Narcissists are often skilled conversationalists, drawing people in with their charm and charisma. However, their words can be deeply damaging to your mental health. They manipulate, influence, and sometimes even brainwash those around them. You might not even realize you’ve been listening to a narcissist for a while until you start to feel uneasy, cringed, or annoyed by their behavior. Here are five key clues to identify a narcissist in conversation:
1: They dominate conversations with their life story
Narcissists love to talk about themselves. They often act as the narrator of their own lives, turning every conversation into a platform to highlight their achievements, struggles, or fantasies. You might notice they rarely ask about you or others instead, they steer the discussion back to themselves.
As clinical psychologist Dr. Ramani Durvasula explains, “Narcissists love to tell their stories and make themselves the center of attention.
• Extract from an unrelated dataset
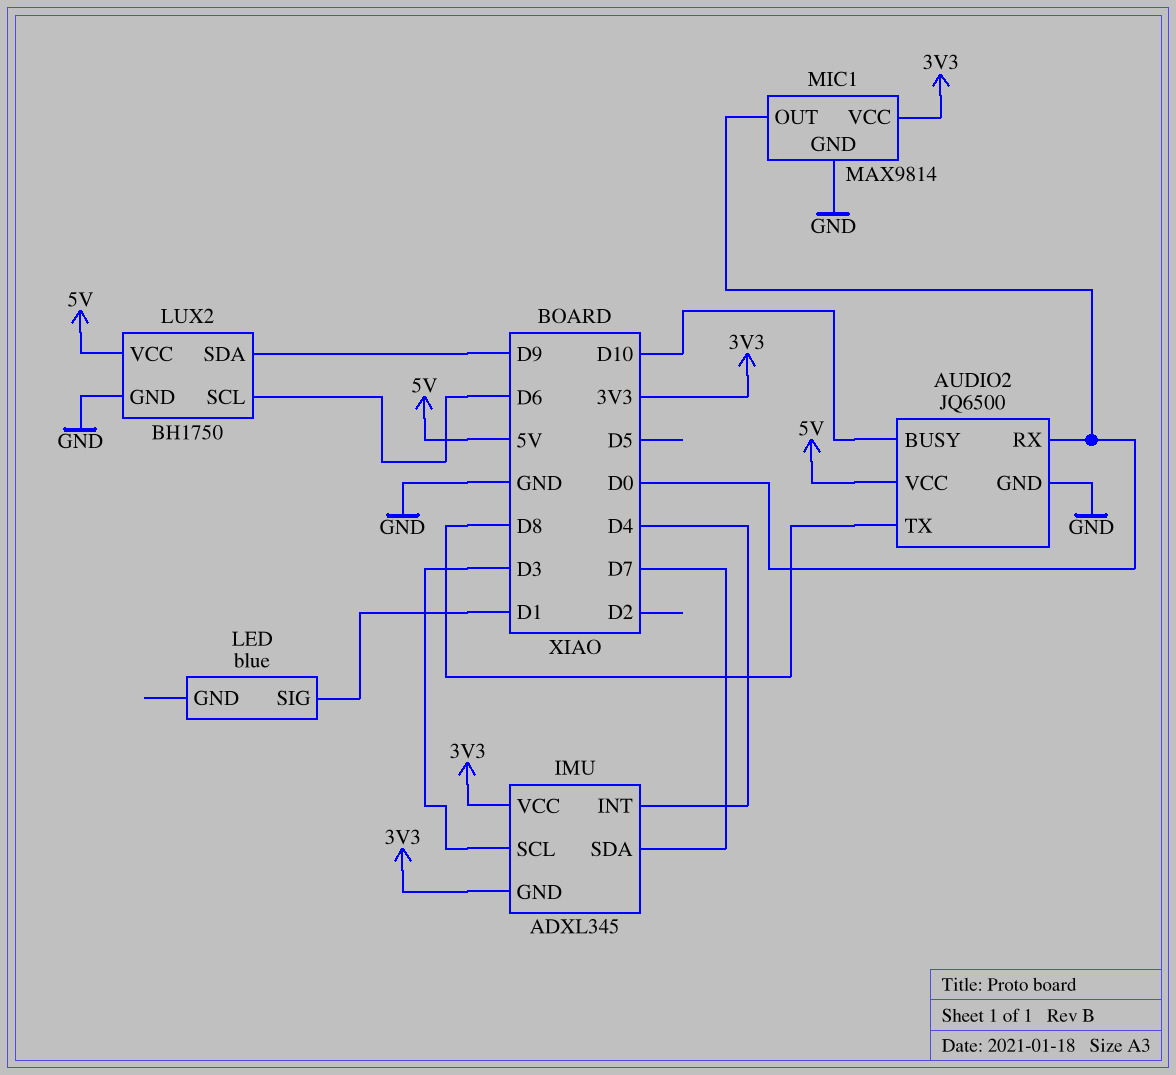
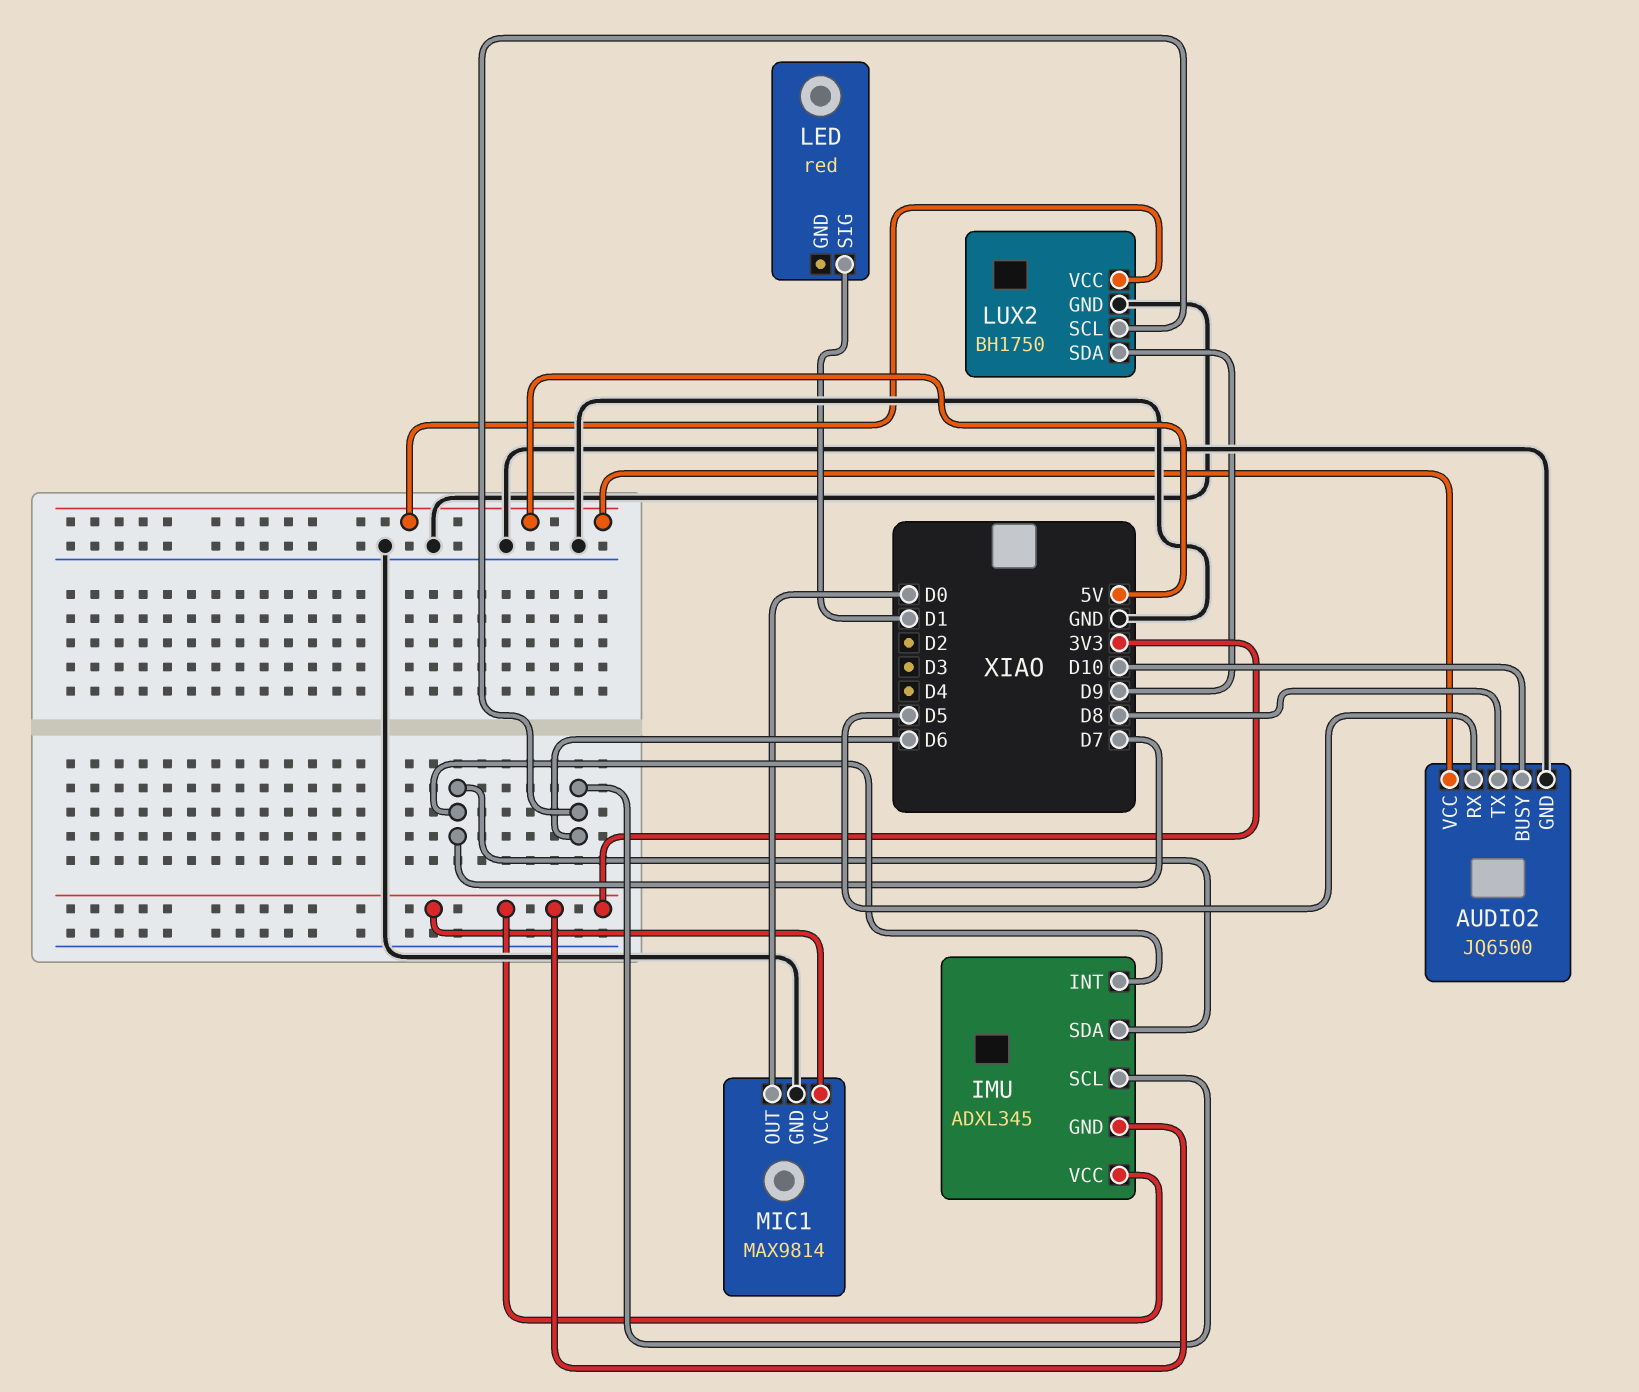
AUDIO2 pin RX: D0 -> D5
IMU pin INT: D4 -> D7
IMU pin SCL: D3 -> D6
LED: blue -> red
They are often the hero or the victim in their tales.” They also tend to interrupt or talk over others, as if holding an invisible remote control to mute everyone else. Their exaggerated stories and constant need for validation often fishing for compliments or boasting about unrealistic goals are clear signs of narcissism.
What to do: Don’t be afraid to assert yourself. Politely say, “I’d like to finish my point,” or “Let’s hear what others have to say.” If they continue to dominate, consider whether their self-centeredness is worth your time and energy.
2: They reject constructive criticism
Narcissists struggle to accept feedback, even when it’s constructive. While most people feel uncomfortable with criticism, narcissists react defensively or angrily because their ego is at stake. They believe they’re always right and can’t handle being told otherwise.
Dr. Craig Malkin, author of Rethinking Narcissism, notes, “Narcissists can’t stand to be criticized. To them, it’s like being hit by a truck.” When confronted, they often deflect blame or make excuses, refusing to take responsibility for their actions.
What to do: Frame feedback in a way that highlights how it benefits them. Use “I” statements instead of “you” to avoid triggering their defensiveness. If they continue to reject your input, it may be best to distance yourself before their frustration escalates.
3: They twist facts and gaslight
Narcissists often manipulate reality to suit their narrative, a tactic known as gaslighting. They might deny things they’ve said or done, making you question your own memory or perception. For example, if you say, “You told me this,” they might respond, “No, I never said that. You’re imagining things.”
Dr. Robin Stern, author of The Gaslight Effect, describes gaslighting as “the ultimate mind game.” It’s a way for narcissists to maintain control by keeping you off balance and doubting yourself.
What to do: Stay calm and assertive. Politely but firmly say, “I remember it differently,” or “I don’t agree with your version of events.” Documenting conversations through notes, texts, or emails can also help you maintain clarity and counter their distortions.
Read more: 7 Tactics to Destroy a Narcissist in Court
4: They offer unsolicited advice
Narcissists love to give advice, even when it’s not wanted. They act as if they have all the answers and expect you to follow their guidance without question. Their advice is often less about helping you and more about boosting their own ego.
As the saying goes, “Advice is like mushrooms the wrong kind can prove fatal.” Narcissistic advice is typically self-serving and can lead you astray rather than provide genuine support.
What to do: Set boundaries. You can say, “I appreciate your input, but I prefer to handle this my way.” Remember, you’re in control of your life, and their advice isn’t always worth taking.
5: They envy and belittle others
Narcissists struggle to celebrate others’ successes. If you share good news, they’ll downplay it or find a way to make it seem insignificant. Conversely, if you mention a failure, they’ll relish pointing out your mistakes. This behavior stems from their need to feel superior.
Dr. Ramani Durvasula explains that narcissists thrive on others’ misfortunes because it boosts their fragile ego. They carry a mental scoreboard, and your losses add points to their side.
What to do: Don’t let their envy or belittling affect you. As Eleanor Roosevelt wisely said, “No one can make you feel inferior without your consent.” Focus on your achievements and don’t let their negativity dim your light.
conclusion
If you’ve noticed these clues in someone’s behavior, you’re likely dealing with a narcissist. Conversations with them can leave you feeling mentally and emotionally drained, as they thrive on sucking energy from others. Protect your mental health by setting boundaries, limiting contact, or cutting ties if necessary. Remember, losing a narcissistic friend, relative, or partner is better than losing yourself. Stay aware, stay strong, and prioritize your well-being.